Alli was inches from a landmark of his own, a maiden Premier League hat-trick. He struck the bar with a ferocious shot a minute before Kane’s opener. He ended with a second successive brace and proof of his symbiotic understanding with Kane: his second goal came from the striker’s cross.
For his first, he latched on to a poor clearance from Younes Kaboul, the man Pochettino had appointed Tottenham captain before swiftly acknowledging his error, and placed a shot beyond the former Spurs goalkeeper Heurelho Gomes. The presence of two old boys added a symbolism: Tottenham’s present is infinitely preferable to much of their recent past.
Pochettino was able to remove Alli with half an hour remaining.

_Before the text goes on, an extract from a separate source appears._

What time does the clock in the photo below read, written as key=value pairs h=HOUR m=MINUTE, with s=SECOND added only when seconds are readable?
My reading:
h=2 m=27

Danny Rose and Kane also sat out the closing stages as attention turned to Wednesday’s attempt to halt Chelsea’s winning run. “We’re coming for you,” chorused the Spurs faithful to their Blues counterparts.

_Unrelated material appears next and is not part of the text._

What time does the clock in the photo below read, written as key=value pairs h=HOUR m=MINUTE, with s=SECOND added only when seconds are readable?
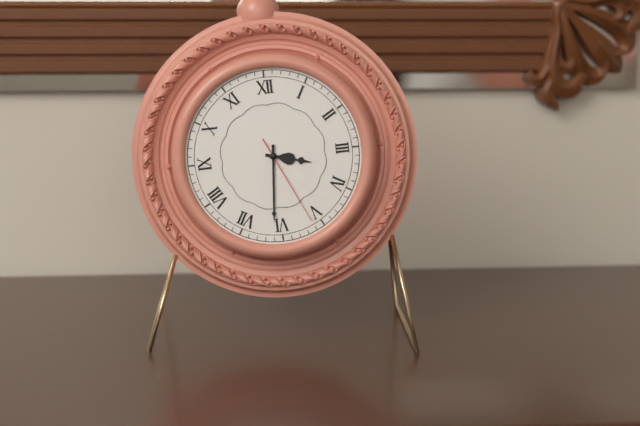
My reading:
h=3 m=31 s=26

Their thoughts had strayed from Watford. Pochettino had taken mercy on them. Tottenham lost concentration in added time and Kaboul scored the least consoling of consolation goals. Watford’s problems began before kick-off. Already ravaged by injuries, they lost Juan Zuniga in the warm-up. Striker Odion Ighalo came in while Nordin Amrabat, Watford’s third choice right wing-back, moved to the flank until he, too, sustained an injury.

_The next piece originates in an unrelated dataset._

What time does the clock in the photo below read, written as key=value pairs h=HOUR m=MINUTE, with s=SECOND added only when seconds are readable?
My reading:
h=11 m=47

Yet absences alone cannot excuse their staggering ineptitude, as Adlene Guedioura accepted. “It is embarrassing to lose like that,” said the midfielder. “I want to apologise to all the fans.” Much was sorry about Watford, a side seeming to lack the basics, whether of organisation or commitment. They feel a team without an identity, as though the revolving-door recruitment policy has come at a cost.
Now Tottenham have four consecutive wins, Watford one point from four games. They looked what they are: teams going in opposite directions.